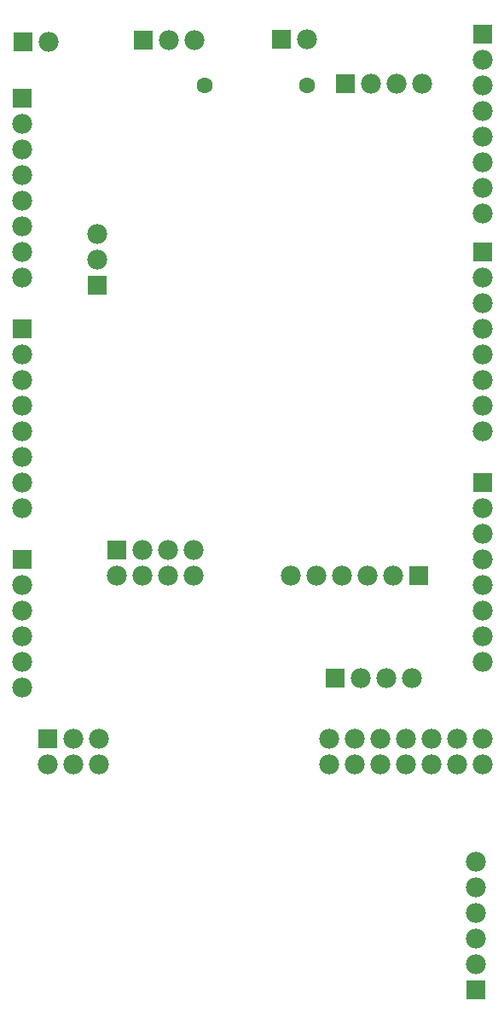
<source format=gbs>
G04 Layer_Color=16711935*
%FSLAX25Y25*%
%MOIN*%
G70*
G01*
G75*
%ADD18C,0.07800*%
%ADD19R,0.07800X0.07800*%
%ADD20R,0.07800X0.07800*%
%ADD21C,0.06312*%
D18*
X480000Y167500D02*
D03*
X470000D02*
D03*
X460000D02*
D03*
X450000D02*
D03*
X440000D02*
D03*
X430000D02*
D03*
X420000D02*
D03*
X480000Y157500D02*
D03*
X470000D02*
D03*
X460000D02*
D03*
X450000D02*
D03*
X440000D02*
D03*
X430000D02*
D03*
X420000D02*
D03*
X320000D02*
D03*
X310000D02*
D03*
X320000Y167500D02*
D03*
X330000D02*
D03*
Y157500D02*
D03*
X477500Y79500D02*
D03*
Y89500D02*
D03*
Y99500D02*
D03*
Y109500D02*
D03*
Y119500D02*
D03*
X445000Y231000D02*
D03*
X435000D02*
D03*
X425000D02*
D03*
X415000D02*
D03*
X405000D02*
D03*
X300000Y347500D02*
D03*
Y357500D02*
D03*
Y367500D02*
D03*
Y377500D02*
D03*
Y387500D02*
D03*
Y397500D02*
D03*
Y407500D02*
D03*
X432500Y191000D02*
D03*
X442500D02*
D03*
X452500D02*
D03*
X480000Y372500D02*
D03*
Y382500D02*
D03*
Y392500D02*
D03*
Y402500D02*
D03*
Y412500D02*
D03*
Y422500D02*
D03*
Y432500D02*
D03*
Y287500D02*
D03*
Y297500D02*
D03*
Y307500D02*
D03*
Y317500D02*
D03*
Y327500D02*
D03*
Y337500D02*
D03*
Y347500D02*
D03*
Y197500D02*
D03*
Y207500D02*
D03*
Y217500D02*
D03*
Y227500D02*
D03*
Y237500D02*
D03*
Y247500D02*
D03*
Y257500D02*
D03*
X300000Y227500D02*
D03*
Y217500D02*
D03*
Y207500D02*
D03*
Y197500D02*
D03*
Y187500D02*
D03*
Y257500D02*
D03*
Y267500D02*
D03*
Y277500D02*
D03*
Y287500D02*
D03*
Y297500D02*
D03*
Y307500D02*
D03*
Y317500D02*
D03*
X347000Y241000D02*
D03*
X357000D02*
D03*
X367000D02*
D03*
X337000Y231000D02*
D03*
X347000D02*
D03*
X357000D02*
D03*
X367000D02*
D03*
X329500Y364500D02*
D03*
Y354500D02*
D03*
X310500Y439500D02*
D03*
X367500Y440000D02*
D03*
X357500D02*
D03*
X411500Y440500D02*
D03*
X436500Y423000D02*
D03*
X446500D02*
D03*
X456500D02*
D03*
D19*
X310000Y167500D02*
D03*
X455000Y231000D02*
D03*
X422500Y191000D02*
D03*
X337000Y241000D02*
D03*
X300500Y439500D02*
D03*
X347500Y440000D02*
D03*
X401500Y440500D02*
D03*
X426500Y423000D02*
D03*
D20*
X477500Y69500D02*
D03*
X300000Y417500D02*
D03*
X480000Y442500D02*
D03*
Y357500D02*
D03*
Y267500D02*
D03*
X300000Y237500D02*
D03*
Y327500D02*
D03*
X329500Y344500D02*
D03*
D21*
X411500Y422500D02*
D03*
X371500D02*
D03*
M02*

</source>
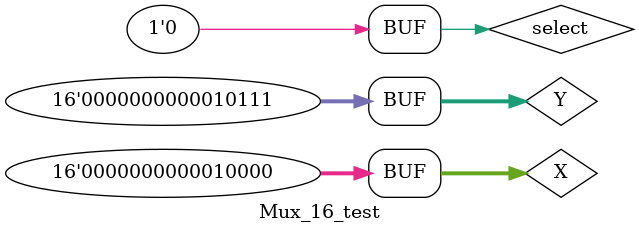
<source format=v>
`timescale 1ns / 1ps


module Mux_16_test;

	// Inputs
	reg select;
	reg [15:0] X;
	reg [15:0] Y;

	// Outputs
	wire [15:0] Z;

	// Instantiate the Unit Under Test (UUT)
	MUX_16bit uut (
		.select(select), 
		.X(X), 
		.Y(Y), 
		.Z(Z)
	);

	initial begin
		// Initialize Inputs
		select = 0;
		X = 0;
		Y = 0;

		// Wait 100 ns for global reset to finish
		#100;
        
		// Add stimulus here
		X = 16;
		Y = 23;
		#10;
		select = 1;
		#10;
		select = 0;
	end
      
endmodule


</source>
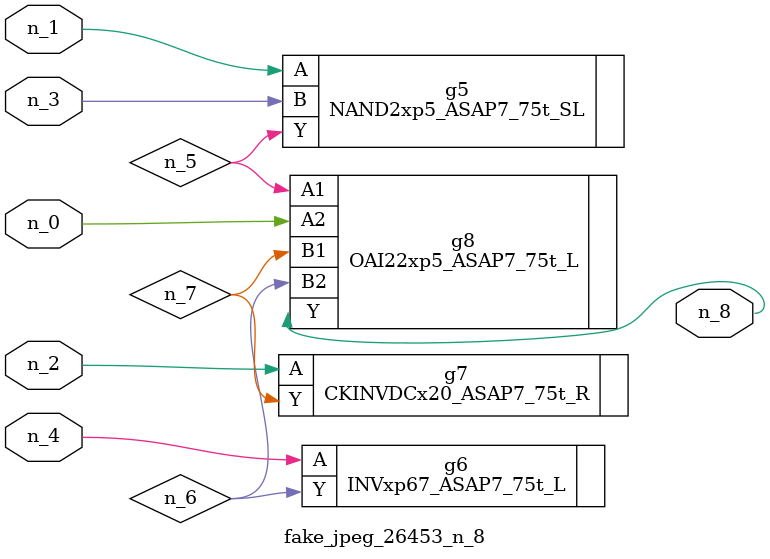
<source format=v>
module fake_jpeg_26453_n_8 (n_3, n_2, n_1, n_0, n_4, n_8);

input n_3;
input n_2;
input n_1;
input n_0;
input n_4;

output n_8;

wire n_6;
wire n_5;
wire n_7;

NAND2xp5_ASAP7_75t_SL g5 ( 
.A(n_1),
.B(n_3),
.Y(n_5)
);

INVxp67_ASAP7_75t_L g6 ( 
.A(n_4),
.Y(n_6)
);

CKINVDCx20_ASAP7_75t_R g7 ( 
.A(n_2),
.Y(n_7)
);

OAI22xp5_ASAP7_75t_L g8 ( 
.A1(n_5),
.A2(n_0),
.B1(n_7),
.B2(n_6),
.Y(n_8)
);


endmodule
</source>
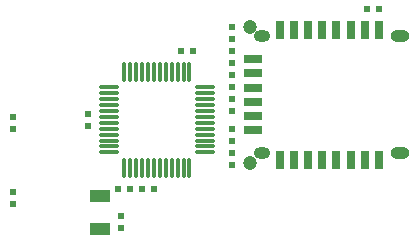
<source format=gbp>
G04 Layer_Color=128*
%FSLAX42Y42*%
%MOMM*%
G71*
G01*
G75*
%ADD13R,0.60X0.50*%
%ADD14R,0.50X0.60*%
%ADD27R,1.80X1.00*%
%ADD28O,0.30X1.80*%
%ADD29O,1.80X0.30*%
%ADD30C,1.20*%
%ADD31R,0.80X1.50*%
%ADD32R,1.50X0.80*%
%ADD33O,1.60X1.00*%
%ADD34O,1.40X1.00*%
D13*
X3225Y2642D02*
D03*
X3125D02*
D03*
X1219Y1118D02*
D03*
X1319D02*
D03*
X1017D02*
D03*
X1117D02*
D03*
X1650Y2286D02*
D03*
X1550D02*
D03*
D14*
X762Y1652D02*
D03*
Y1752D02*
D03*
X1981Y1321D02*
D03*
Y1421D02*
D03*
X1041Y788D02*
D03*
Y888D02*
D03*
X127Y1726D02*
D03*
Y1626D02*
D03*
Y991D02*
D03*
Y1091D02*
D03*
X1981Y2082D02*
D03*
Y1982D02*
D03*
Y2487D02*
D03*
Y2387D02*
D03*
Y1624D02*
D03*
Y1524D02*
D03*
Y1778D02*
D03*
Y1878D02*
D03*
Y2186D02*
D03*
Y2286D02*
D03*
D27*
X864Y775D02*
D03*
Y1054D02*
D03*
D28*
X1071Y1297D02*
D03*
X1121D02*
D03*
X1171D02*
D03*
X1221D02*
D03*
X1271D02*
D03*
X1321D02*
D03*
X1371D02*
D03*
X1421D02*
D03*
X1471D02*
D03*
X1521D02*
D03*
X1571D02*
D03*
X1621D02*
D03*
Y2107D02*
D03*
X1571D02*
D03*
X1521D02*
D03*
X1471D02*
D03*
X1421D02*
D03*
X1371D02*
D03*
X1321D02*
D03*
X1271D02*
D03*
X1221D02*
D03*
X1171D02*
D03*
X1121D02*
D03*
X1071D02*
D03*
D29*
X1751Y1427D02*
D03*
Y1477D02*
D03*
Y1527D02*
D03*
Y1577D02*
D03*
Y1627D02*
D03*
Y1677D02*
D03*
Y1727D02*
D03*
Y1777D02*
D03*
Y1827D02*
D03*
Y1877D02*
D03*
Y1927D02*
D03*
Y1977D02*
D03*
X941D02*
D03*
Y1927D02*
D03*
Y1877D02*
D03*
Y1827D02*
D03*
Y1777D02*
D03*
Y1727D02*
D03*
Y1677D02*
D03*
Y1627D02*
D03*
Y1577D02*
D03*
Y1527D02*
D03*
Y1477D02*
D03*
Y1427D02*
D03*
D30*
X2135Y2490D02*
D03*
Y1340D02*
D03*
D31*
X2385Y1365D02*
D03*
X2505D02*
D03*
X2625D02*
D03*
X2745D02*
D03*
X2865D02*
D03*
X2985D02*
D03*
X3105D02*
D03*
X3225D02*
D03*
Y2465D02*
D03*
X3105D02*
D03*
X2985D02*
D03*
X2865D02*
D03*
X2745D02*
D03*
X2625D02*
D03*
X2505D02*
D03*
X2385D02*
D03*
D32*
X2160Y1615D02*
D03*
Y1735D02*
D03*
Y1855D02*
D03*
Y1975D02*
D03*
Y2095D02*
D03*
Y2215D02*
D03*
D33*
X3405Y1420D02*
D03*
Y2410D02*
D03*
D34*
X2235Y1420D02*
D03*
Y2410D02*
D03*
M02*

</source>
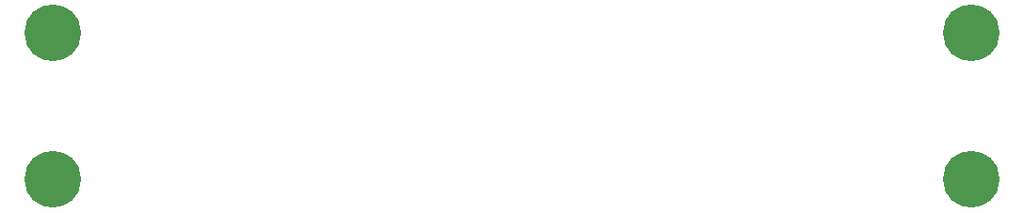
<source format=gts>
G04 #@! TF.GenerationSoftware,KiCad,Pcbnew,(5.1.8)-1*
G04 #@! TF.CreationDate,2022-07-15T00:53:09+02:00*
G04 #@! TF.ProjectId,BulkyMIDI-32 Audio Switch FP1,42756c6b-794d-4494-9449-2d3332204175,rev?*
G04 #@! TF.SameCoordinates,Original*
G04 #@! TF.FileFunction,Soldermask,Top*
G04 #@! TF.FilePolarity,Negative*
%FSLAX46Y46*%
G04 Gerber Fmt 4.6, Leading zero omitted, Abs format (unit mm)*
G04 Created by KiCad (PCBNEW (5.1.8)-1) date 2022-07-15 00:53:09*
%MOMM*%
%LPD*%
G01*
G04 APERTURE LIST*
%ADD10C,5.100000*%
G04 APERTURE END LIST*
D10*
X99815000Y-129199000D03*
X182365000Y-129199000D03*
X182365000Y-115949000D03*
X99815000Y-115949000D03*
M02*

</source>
______________________________
**TASK GOAL:** Your task is to return the lines above, from the first one up to and including the line containing "X320000Y167500D02*", minus any pictures.

**TASK RESPONSE:**
<source format=gbs>
G04 Layer_Color=16711935*
%FSLAX25Y25*%
%MOIN*%
G70*
G01*
G75*
%ADD18C,0.07800*%
%ADD19R,0.07800X0.07800*%
%ADD20R,0.07800X0.07800*%
%ADD21C,0.06312*%
D18*
X480000Y167500D02*
D03*
X470000D02*
D03*
X460000D02*
D03*
X450000D02*
D03*
X440000D02*
D03*
X430000D02*
D03*
X420000D02*
D03*
X480000Y157500D02*
D03*
X470000D02*
D03*
X460000D02*
D03*
X450000D02*
D03*
X440000D02*
D03*
X430000D02*
D03*
X420000D02*
D03*
X320000D02*
D03*
X310000D02*
D03*
X320000Y167500D02*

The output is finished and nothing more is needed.